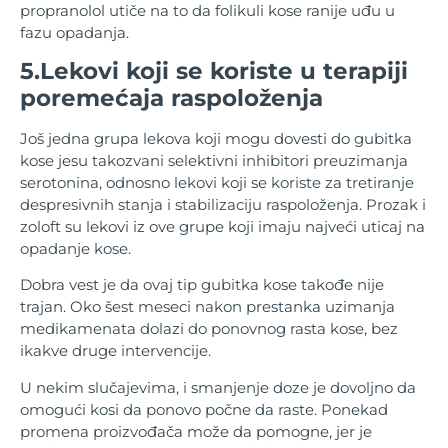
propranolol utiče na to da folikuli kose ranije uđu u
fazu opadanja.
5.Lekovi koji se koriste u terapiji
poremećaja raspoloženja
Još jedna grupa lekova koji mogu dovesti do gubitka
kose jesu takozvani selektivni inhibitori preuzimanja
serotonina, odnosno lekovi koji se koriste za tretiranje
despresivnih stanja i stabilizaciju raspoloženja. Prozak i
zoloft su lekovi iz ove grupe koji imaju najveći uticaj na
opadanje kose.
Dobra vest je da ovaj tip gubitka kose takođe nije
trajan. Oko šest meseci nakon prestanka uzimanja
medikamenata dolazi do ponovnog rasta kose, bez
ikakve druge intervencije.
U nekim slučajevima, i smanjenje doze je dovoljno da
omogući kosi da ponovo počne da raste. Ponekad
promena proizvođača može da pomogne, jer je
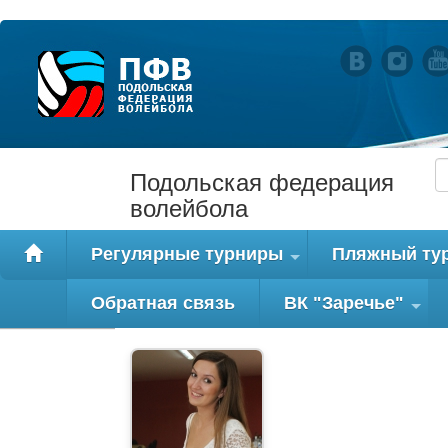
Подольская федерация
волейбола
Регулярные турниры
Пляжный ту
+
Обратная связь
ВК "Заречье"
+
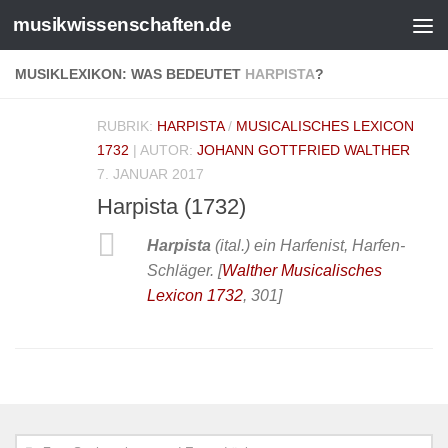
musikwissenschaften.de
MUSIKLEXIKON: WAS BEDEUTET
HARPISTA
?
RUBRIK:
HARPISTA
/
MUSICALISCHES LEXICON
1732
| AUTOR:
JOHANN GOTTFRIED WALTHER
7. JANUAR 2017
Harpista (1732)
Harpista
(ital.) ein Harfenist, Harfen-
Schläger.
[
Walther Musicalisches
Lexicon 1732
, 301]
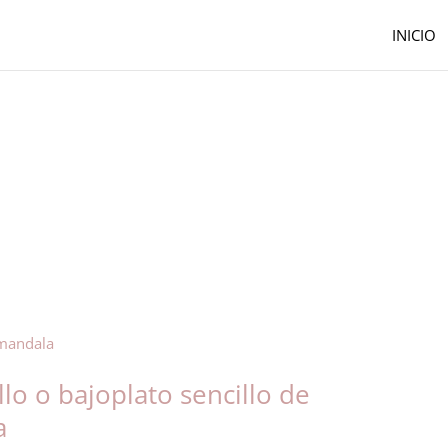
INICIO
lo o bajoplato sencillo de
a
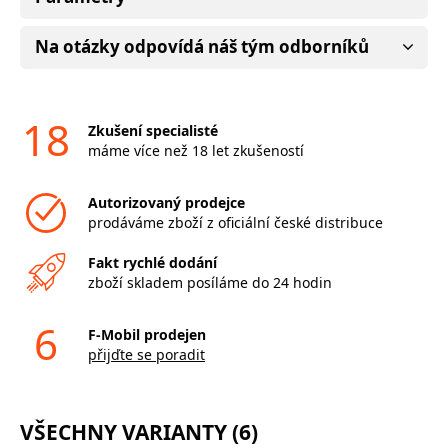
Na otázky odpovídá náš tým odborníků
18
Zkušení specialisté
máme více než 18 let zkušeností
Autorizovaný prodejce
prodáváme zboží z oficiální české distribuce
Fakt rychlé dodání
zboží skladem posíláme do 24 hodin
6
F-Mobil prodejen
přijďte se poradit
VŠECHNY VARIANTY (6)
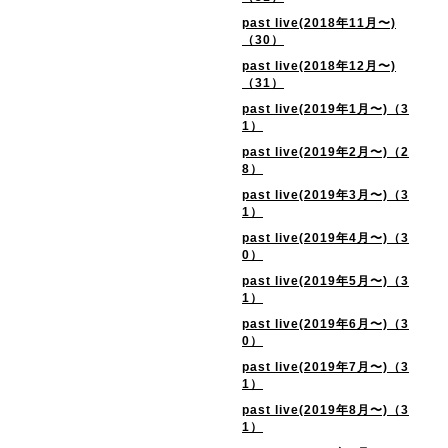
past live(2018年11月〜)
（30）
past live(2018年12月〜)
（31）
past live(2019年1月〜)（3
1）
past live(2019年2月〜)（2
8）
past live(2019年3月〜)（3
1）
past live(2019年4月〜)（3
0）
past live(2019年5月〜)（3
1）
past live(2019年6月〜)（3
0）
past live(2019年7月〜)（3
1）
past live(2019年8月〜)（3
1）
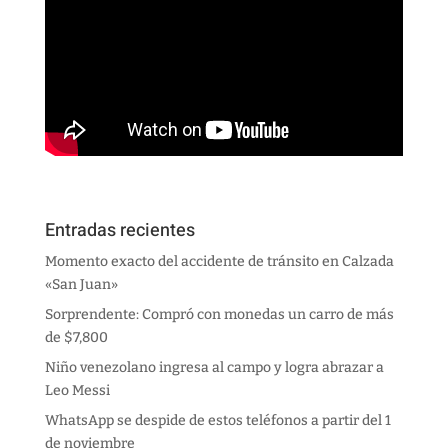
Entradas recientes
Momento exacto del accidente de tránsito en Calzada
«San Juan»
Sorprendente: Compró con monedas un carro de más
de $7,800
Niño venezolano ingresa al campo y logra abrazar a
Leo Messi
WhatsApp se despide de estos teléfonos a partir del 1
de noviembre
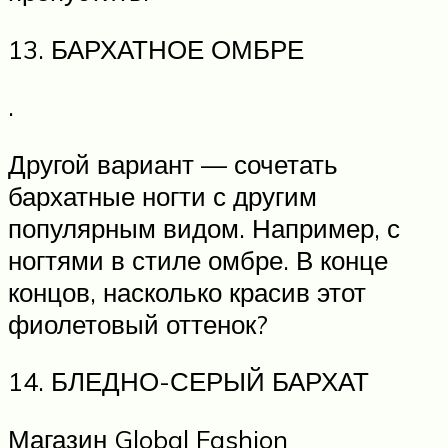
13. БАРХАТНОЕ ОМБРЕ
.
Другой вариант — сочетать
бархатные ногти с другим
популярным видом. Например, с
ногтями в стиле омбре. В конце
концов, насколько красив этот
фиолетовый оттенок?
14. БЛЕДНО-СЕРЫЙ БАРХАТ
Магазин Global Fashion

********************

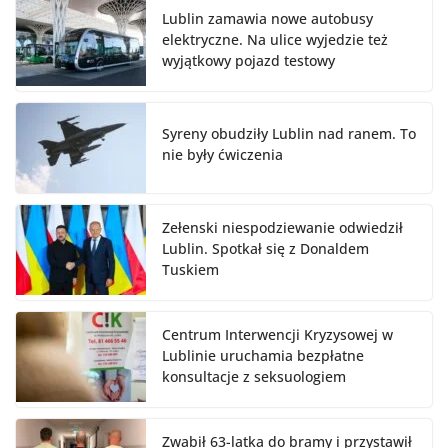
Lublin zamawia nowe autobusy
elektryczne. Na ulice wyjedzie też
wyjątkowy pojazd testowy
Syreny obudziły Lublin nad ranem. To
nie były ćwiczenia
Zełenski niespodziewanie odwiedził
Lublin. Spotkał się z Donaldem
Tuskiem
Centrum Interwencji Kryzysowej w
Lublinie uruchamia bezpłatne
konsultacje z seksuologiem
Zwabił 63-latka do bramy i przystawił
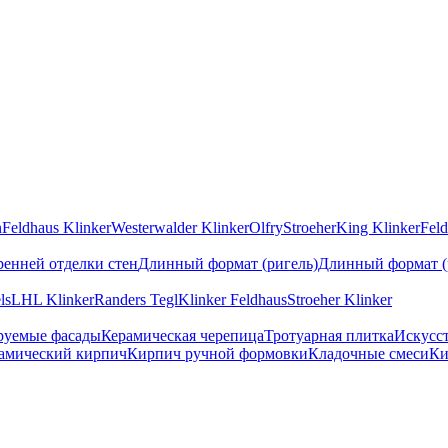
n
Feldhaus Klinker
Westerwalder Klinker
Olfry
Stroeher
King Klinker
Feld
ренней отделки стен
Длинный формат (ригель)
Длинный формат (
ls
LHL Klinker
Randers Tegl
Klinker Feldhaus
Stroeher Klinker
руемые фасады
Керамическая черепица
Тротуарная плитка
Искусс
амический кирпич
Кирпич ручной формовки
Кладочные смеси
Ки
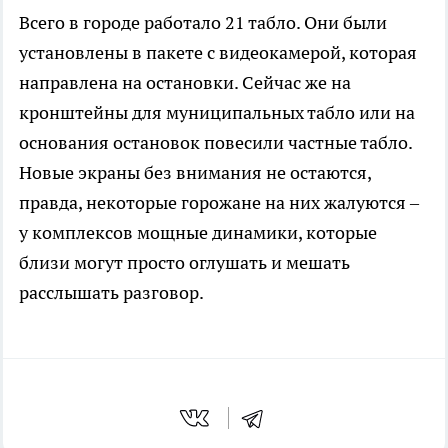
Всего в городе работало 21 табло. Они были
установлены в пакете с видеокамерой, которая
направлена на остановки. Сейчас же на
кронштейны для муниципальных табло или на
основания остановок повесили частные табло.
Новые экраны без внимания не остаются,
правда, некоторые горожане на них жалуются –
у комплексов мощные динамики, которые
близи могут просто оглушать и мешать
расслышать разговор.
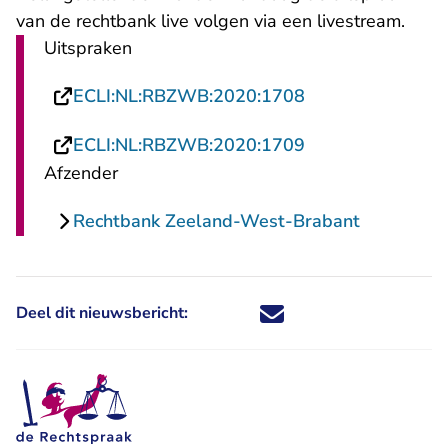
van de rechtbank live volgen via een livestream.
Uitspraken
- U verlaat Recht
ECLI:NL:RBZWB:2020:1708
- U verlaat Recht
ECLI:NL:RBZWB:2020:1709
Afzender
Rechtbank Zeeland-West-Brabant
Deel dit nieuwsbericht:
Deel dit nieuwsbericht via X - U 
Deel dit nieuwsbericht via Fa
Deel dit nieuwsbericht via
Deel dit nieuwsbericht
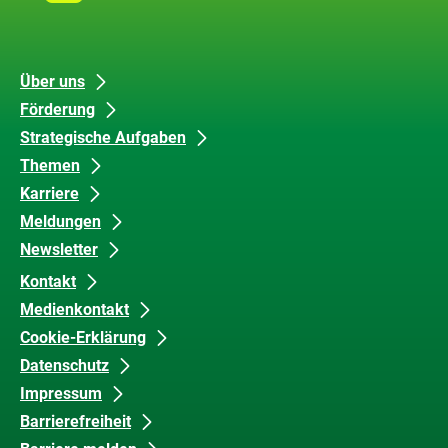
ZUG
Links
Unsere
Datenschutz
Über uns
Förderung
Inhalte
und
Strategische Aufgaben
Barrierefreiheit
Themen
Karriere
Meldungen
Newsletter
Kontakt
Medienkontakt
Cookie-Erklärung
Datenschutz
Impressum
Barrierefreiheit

********************

▸ **What you need to do**
Copy the lines above word for word, from the line with "propranolol utiče na" up to and including the line with "VŠECHNY VARIANTY (6)". Leave the pictures out of your answer.

▸ **Output for this task**
propranolol utiče na to da folikuli kose ranije uđu u
fazu opadanja.
5.Lekovi koji se koriste u terapiji
poremećaja raspoloženja
Još jedna grupa lekova koji mogu dovesti do gubitka
kose jesu takozvani selektivni inhibitori preuzimanja
serotonina, odnosno lekovi koji se koriste za tretiranje
despresivnih stanja i stabilizaciju raspoloženja. Prozak i
zoloft su lekovi iz ove grupe koji imaju najveći uticaj na
opadanje kose.
Dobra vest je da ovaj tip gubitka kose takođe nije
trajan. Oko šest meseci nakon prestanka uzimanja
medikamenata dolazi do ponovnog rasta kose, bez
ikakve druge intervencije.
U nekim slučajevima, i smanjenje doze je dovoljno da
omogući kosi da ponovo počne da raste. Ponekad
promena proizvođača može da pomogne, jer je
Подольская федерация
волейбола
Регулярные турниры
Пляжный ту
+
Обратная связь
ВК "Заречье"
+
musikwissenschaften.de
MUSIKLEXIKON: WAS BEDEUTET
HARPISTA
?
RUBRIK:
HARPISTA
/
MUSICALISCHES LEXICON
1732
| AUTOR:
JOHANN GOTTFRIED WALTHER
7. JANUAR 2017
Harpista (1732)
Harpista
(ital.) ein Harfenist, Harfen-
Schläger.
[
Walther Musicalisches
Lexicon 1732
, 301]
INICIO
lo o bajoplato sencillo de
a
Na otázky odpovídá náš tým odborníků
18
Zkušení specialisté
máme více než 18 let zkušeností
Autorizovaný prodejce
prodáváme zboží z oficiální české distribuce
Fakt rychlé dodání
zboží skladem posíláme do 24 hodin
6
F-Mobil prodejen
přijďte se poradit
VŠECHNY VARIANTY (6)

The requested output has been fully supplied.